Tanto para Martí como para Lezama el objeto de la poesía
No es esclarecer un misterio para que este se vea finalmente reducido, empobrecido, a una verdad clara y distinta […] es un descifrar y un volver a cifrar y nace de la resistencia que encierra la imagen al querer penetrar en lo extensivo […] no es tanto esclarecimiento como revelación, ese instante en que la imagen nos pone ente una totalidad en que el bandazo rompe con la «embriaguez viciosa del conocimiento» y nos hace vivir, ver ese esplendor. Aun podría añadirse: la revelación, pero el misterio mismo. No hay claridad separada del misterio: revelar es también velar para que lo irrevelable encarne, sea intangible en el cuerpo mismo de su oscuridad.
Por eso creemos que estas reflexiones lezamianas operan como intensificaciones del concepto de Martí donde la poesía es el denominador común de todas las actividades humanas. Tales procederes, tomados también como variación, traen a colación el juicio de Cintio Vitier donde afirma que el modo como Martí es recibido por Lezama se parece al modo como, a su vez, Martí recepcionó a Emerson o a Whitman, en el sentido de una lectura que lo que devuelve no es meramente un reflejo entusiasta o crítico, sino un impulso que vuelve a entrar, como diría Lezama, en lo oscuro germinativo, acumulando fuerzas para el salto a lo desconocido, a lo naciente.
Interrogado por Ciro Bianchi acerca del camino hipertélico expresó Lezama: «Para mí, el hombre no es un ser para la muerte, sino para la resurrección. El poeta es el que crea la nueva causalidad de la resurrección. La poesía vence a la muerte». Por eso en sus Apuntes sobre Paradiso contradice a Heidegger: «La resurrección: se siembra en un cuerpo material, pero se renace en un cuerpo espiritual. Como consecuencia de lo anterior se supera la afirmación de Heidegger: el hombre es un ser para la muerte, por otra: el poeta es el ser causal para [la] resurrección».

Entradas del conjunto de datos
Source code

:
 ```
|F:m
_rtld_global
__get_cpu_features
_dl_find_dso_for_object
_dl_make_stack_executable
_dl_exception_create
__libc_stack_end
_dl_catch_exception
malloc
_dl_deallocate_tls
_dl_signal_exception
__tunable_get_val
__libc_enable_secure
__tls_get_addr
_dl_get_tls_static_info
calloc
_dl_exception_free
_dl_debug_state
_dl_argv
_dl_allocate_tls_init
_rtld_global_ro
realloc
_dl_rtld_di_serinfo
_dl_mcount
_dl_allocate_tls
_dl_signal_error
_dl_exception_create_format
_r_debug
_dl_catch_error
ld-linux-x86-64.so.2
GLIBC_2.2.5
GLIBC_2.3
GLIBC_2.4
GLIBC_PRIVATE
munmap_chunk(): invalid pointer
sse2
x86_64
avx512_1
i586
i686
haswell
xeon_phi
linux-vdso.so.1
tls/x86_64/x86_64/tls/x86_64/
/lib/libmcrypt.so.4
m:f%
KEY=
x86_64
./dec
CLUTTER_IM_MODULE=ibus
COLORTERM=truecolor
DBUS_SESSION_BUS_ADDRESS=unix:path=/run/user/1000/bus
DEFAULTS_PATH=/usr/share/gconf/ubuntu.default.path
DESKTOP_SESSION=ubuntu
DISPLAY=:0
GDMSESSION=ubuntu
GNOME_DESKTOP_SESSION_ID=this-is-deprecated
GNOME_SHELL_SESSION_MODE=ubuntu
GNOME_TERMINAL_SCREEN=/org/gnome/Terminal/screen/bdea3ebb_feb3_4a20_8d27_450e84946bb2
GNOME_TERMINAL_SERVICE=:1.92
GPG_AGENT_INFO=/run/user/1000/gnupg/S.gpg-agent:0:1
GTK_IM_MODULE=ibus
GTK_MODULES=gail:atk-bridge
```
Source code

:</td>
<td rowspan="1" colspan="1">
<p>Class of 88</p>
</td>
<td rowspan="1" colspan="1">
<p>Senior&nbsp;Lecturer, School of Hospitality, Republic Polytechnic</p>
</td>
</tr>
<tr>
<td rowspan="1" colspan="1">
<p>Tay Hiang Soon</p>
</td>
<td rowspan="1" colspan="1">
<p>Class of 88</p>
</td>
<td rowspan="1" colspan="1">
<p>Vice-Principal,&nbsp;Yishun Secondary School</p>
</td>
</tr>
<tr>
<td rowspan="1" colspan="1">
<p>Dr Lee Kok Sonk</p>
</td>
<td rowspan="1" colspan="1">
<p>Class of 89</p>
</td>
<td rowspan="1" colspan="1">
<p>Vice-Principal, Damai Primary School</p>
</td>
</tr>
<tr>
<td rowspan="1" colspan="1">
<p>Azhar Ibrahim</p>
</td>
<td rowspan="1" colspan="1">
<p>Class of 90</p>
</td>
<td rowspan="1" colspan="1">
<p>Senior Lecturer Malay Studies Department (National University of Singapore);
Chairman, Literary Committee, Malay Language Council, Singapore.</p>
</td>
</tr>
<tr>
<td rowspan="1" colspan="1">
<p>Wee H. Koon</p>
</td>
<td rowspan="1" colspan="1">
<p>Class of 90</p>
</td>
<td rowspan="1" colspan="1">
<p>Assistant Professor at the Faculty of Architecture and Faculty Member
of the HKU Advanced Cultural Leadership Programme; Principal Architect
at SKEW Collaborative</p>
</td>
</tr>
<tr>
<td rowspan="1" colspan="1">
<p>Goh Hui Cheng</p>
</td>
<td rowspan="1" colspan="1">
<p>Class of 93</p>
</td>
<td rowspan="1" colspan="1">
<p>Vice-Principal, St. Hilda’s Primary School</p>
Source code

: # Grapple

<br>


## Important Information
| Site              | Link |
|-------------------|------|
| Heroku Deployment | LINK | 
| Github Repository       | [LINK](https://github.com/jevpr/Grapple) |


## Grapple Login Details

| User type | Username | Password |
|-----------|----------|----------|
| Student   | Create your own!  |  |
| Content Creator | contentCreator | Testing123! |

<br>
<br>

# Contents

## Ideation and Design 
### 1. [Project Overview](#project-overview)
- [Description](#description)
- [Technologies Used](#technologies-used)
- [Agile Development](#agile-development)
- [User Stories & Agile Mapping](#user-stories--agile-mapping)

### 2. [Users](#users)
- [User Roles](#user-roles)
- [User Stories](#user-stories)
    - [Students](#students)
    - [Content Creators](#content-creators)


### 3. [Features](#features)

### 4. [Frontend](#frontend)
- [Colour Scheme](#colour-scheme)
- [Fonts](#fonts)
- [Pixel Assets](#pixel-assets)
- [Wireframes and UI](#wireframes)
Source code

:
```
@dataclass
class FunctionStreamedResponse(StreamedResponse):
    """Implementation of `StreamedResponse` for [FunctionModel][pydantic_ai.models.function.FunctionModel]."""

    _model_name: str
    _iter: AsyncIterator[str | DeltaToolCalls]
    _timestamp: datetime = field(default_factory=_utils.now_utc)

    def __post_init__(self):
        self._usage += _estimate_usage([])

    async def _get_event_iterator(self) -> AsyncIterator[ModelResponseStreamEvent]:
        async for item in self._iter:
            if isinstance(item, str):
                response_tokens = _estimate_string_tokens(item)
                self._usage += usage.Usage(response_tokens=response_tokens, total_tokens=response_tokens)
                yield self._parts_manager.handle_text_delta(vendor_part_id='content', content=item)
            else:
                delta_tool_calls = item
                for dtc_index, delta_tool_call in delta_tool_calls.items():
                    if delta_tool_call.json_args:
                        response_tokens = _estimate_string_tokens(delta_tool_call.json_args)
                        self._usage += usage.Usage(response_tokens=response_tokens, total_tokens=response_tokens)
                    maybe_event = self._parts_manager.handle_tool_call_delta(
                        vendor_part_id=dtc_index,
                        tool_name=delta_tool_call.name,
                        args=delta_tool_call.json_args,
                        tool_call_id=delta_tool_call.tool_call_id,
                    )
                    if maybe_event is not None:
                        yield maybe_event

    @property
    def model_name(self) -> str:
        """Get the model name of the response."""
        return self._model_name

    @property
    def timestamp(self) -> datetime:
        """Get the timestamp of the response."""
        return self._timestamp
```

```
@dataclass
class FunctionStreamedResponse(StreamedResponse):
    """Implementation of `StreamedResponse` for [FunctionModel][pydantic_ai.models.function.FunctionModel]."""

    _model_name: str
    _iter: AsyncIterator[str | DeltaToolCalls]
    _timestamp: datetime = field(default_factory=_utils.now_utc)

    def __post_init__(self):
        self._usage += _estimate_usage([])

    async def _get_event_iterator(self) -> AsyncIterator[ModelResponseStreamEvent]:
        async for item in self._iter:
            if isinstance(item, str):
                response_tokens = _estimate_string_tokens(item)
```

> [PREGUNTAS DE ESTUDIO]
[1] En el extracto sobre Martí y Lezama, ¿qué le respondió Lezama a Ciro Bianchi acerca del hombre?
[2] Prosiga el extracto sobre Martí y Lezama a partir de su última oración.
Para resolver las tareas no hace falta consultar las filas.

> [RESPUESTAS A TAREAS]
[1] Que el hombre no es un ser para la muerte, sino para la resurrección.

[2]
La imbricación y traducción del concepto martiano es elevado al lenguaje de todos los días y explicado no como un afán evidente de entrar en las genealogías, sino como resultado de una reflexión donde aquel ha sido asimilado, repensado y sobre el cual el escritor ha sabido tejer nuevos caminos, nuevas sendas de pensamiento y maneras de incidir sobre la realidad. Así lo evidencia él en la propia entrevista aquí referida cuando le preguntan: «¿Qué es para usted la poesía?» A lo que contesta:
La poesía actuando en la historia ni siquiera necesita nombrar su ejecutor, un poeta. El poema es el cuerpo resistente frente al tiempo, y el poeta es el guardián de la semilla, de la posibilidad, del potens. Eso lo sacraliza, es el hombre que cuida un germen, nada menos que la semilla del potens, de la infinita posibilidad. Todos mis ensayos sobre poesía le dan vueltas a esos temas y ellos, como planetas, le siguen dando vueltas a la poesía.
Vemos así cómo una variante singularizada, enriquecida y confesional de aquel concepto, se ha convertido en la estrategia de aproximación a la poesía, en uno de nuestros grandes hacedores de la palabra. Esencia y conciencia de un devenir han mostrado su cuerpo y han encarnado en el suceder, en la historia, curiosamente viajando de un cuaderno de anotaciones a otro. La definición martiana ha ensanchado y, por qué no, diversificado sus cauces en los juicios aquí esbozados, pero también ha mantenido su cardinalidad.